1. An abnormality diagnosis system that includes a risk information generation unit which generates risk information related to a risk which is used for automatic driving control of a vehicle when the vehicle moves based on sensor information related to an object around the vehicle, the system comprising:
a plurality of the risk information generation units; and
a diagnosis unit that diagnoses whether or not an abnormality occurs in the generated risk information based on a plurality of pieces of risk information generated of the plurality of risk information generation units.
2. The abnormality diagnosis system according to claim 1,
wherein the risk information generation unit generates, as the risk information, a risk map including a correspondence between a plurality of positions around the vehicle and risk levels at the positions.

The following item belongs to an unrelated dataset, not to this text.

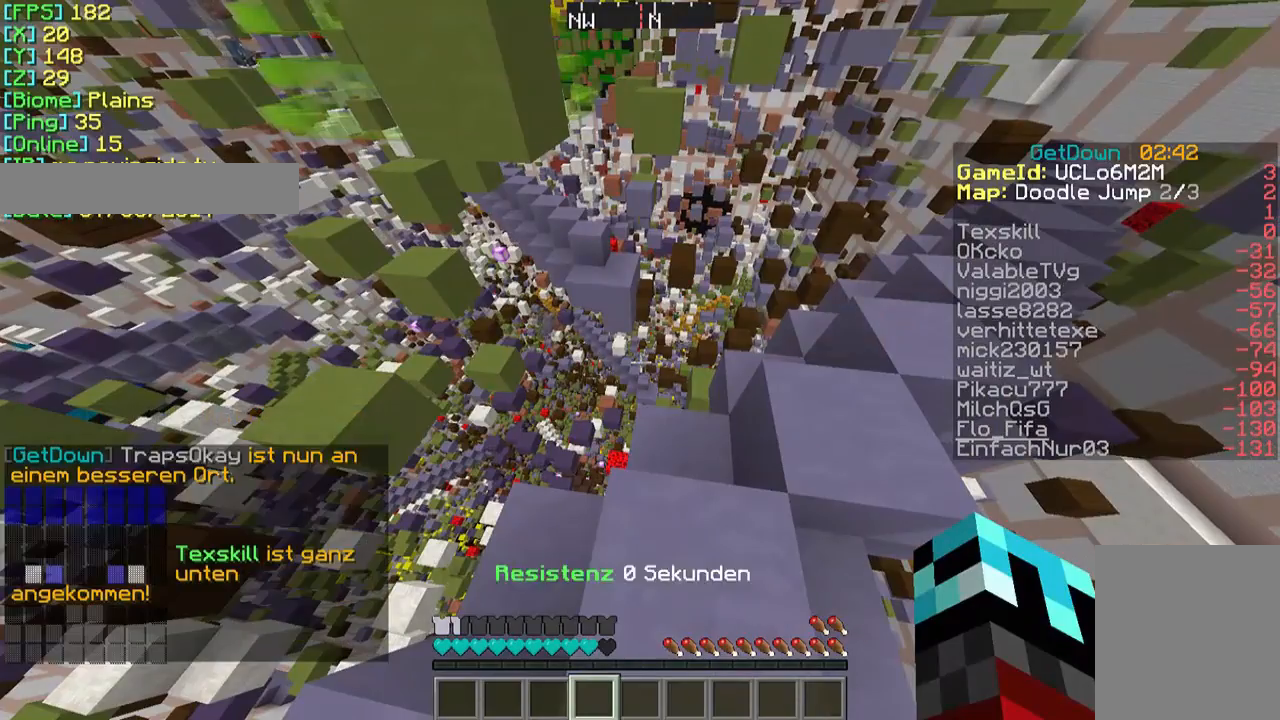
{"keys": [], "mouse": [], "events": []}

3. The abnormality diagnosis system according to claim 2, further comprising:
a plurality of the diagnosis units that is provided so as to correspond to the plurality of risk information generation units;
a plurality of extraction units that is provided so as to correspond to the plurality of risk information generation units, and each extracts a partial risk map as a part of the risk map generated by the corresponding risk information generation unit; and
a plurality of transmission units that is provided so as to correspond to the plurality of extraction units, and each transmits the partial risk map extracted by the corresponding extraction unit to the diagnosis unit corresponding to another risk information generation unit,
wherein each diagnosis unit diagnoses an abnormality of the risk map by comparing the partial risk map transmitted from the transmission unit with the partial risk map corresponding to the risk map generated by the corresponding risk information generation unit.
4. The abnormality diagnosis system according to claim 3,
wherein the extraction unit specifies a position of a part of the risk map that satisfies a predetermined condition, and extracts a partial risk map including the specified position and the risk level at the specified position.

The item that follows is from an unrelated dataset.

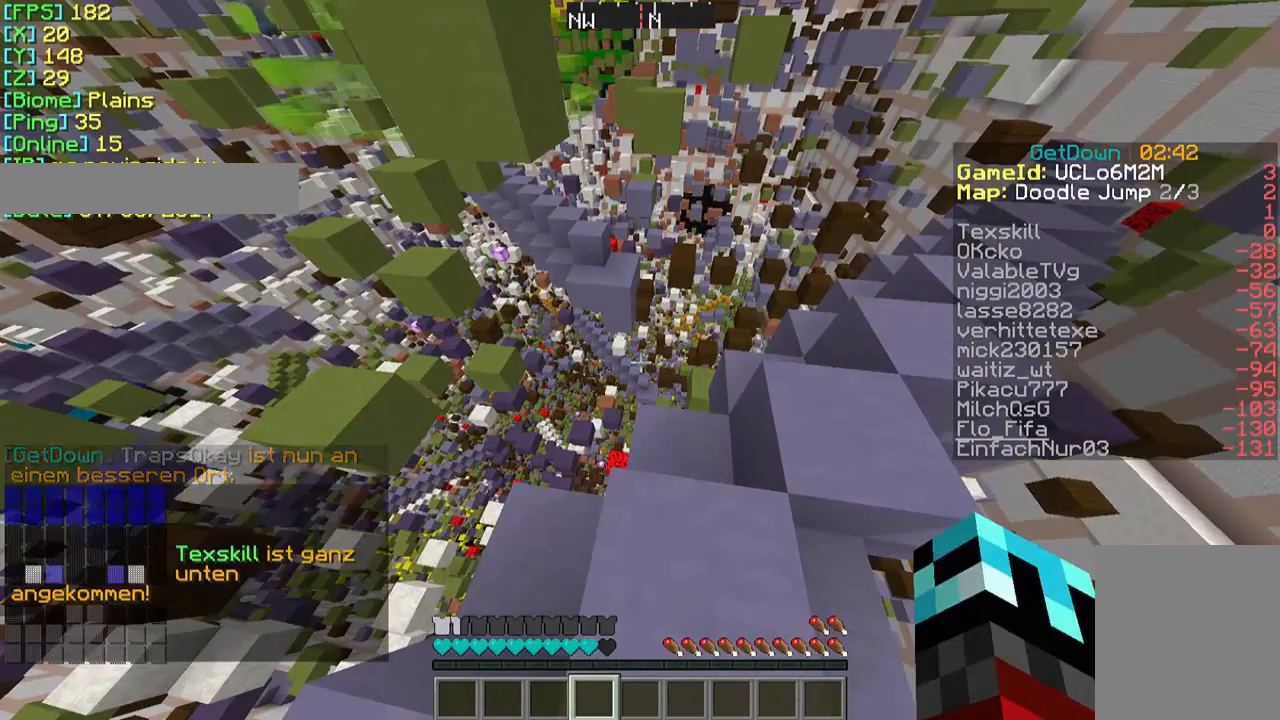
{"keys": [], "mouse": [], "events": []}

5. The abnormality diagnosis system according to claim 1,
wherein a first risk information generation unit and a second risk information generation unit of the plurality of risk information generation units generate the risk information based on sensor information including information detected by the same type of different individual sensors.
6. The abnormality diagnosis system according to claim 1,
wherein the diagnosis unit diagnoses that the abnormality occurs based on the risk information having a low risk.

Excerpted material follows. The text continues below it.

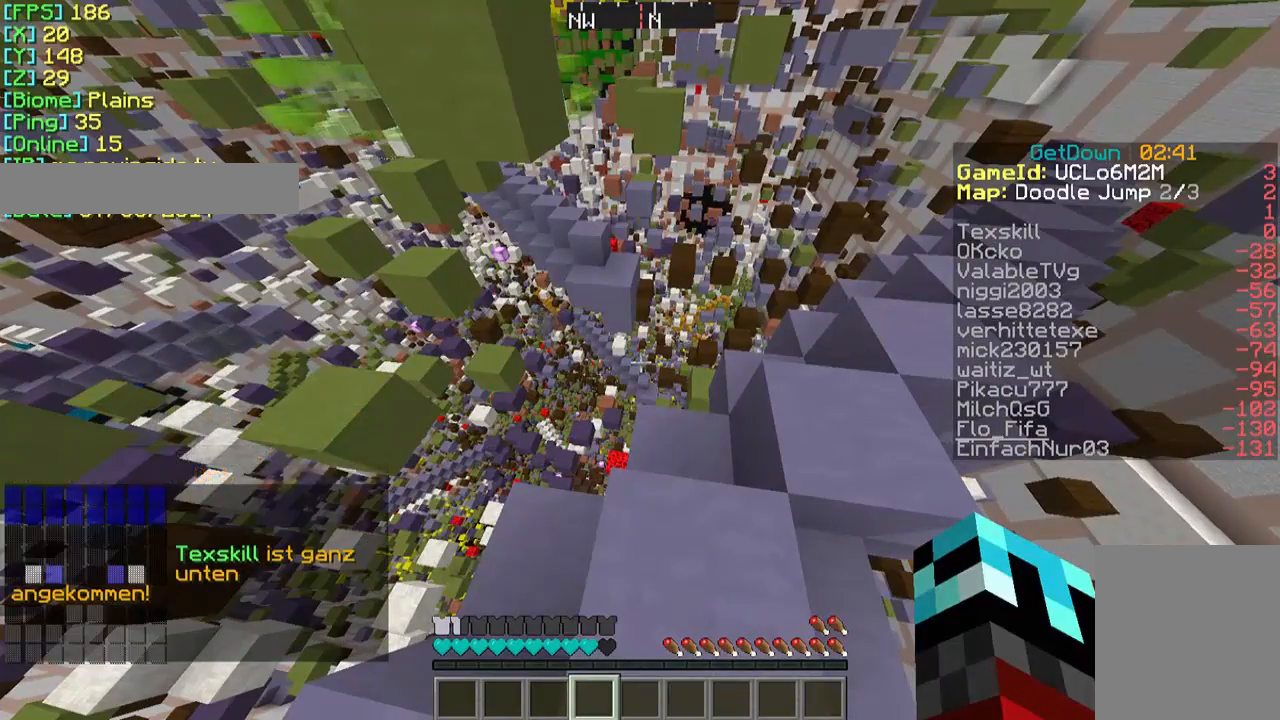
{"keys": [], "mouse": [], "events": []}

7. The abnormality diagnosis system according to claim 1, further comprising:
an abnormality handling processing unit that executes predetermined processing for handling the abnormality on the risk information generation unit that generates the risk information for which the occurrence of the abnormality is diagnosed by the diagnosis unit.
8. The abnormality diagnosis system according to claim 1,
wherein the abnormality diagnosis system includes a plurality of electronic control units, and
the plurality of risk information generation units is provided in the electronic control units different from each other.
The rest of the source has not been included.